RE: [xsl] Processing Memory-Hungry Data Sets with XSLT 2

Subject: RE: [xsl] Processing Memory-Hungry Data Sets with XSLT 2
From: "Michael Kay" <mike@xxxxxxxxxxxx>
Date: Wed, 12 Mar 2008 00:05:04 -0000
Almost any performance question is processor-specific to some extent.
However, it's not unlikely that different processors use similar
implementation techniques much of the time.

Given your description of the problem, I would be looking for unnecessary
temporary trees and copy operations. With Saxon it's usually the case that
tree-construction (xsl:variable with content and no "as" attribute) is done
eagerly, whereas sequence construction (xsl:variable with a select
attribute) is done lazily.

But with performance the devil is always in the detail, and sometimes it can
be in quite surprising places in the detail.

● Task item A:
Copy the passage of the reply on XSLT performance starting at "Given your description" and ending at "is done lazily.", swapping "eagerly" for "immediately".

● Dataset records:
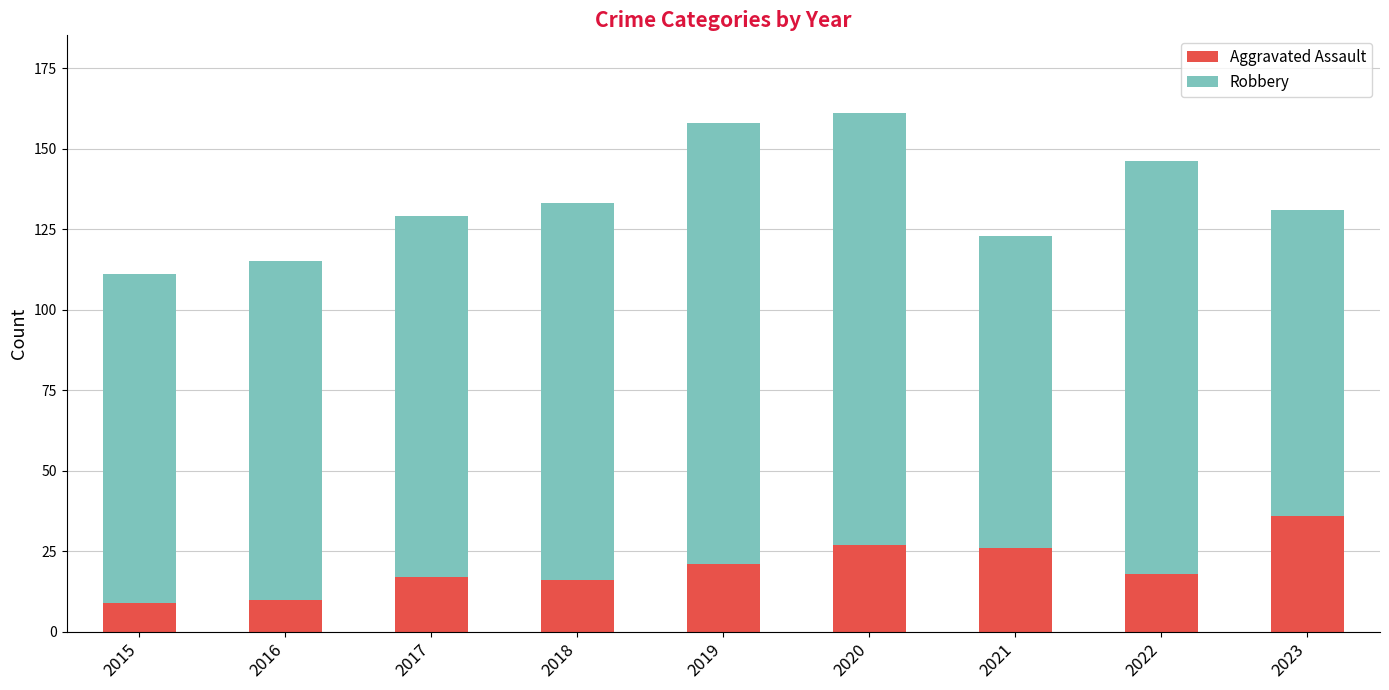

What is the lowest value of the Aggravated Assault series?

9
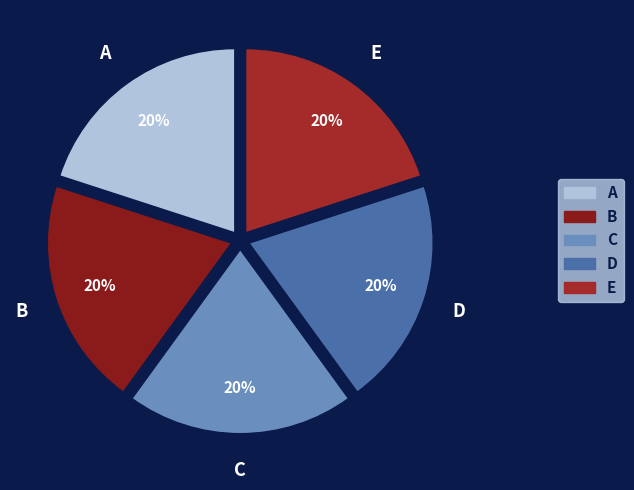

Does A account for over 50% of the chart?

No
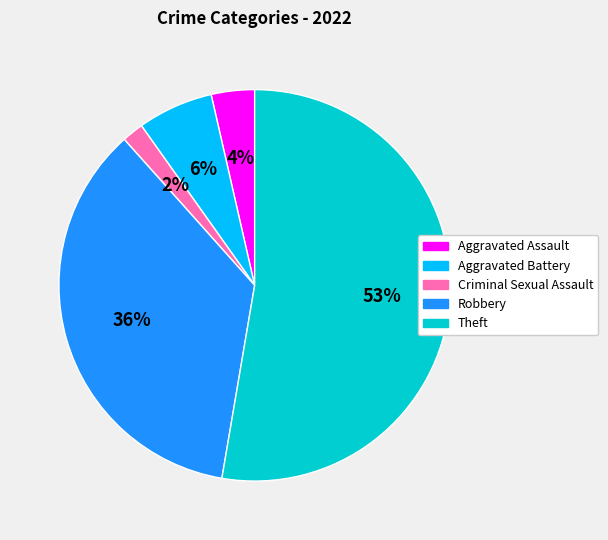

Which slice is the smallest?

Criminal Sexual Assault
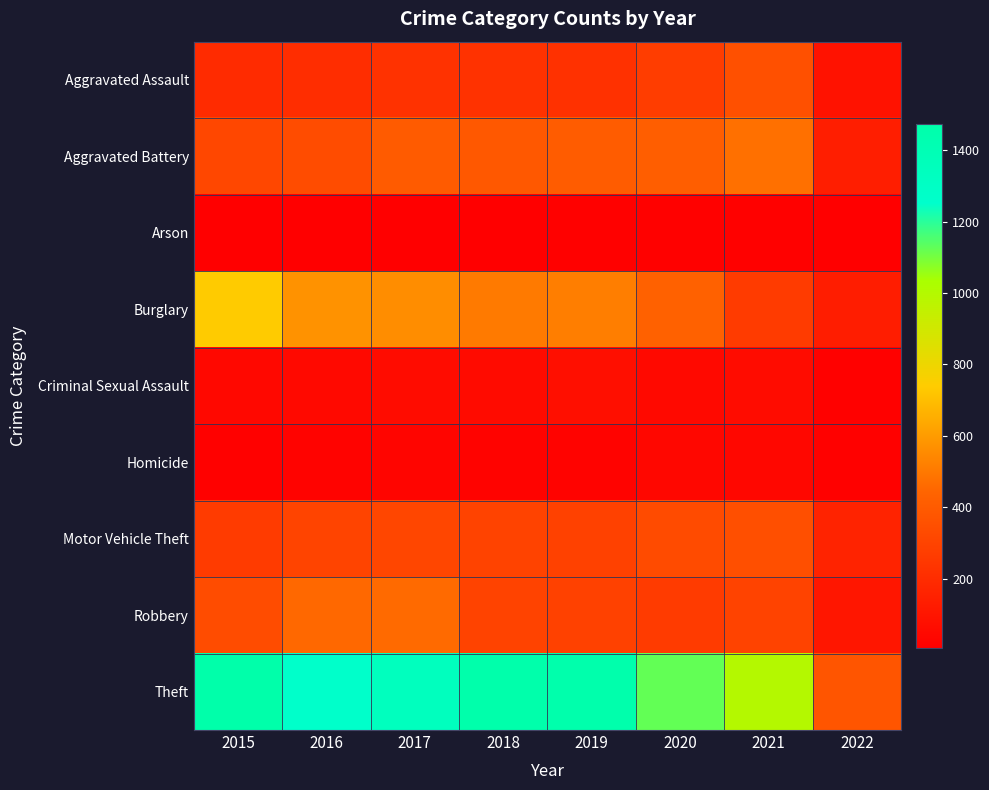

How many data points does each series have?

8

● Task item B:
Duplicate the records above line for line, leaving the pictures out.

● Task output A:
Given your description of the problem, I would be looking for unnecessary
temporary trees and copy operations. With Saxon it's usually the case that
tree-construction (xsl:variable with content and no "as" attribute) is done
immediately, whereas sequence construction (xsl:variable with a select
attribute) is done lazily.

● Task output B:
What is the lowest value of the Aggravated Assault series?

9

Does A account for over 50% of the chart?

No

Which slice is the smallest?

Criminal Sexual Assault

How many data points does each series have?

8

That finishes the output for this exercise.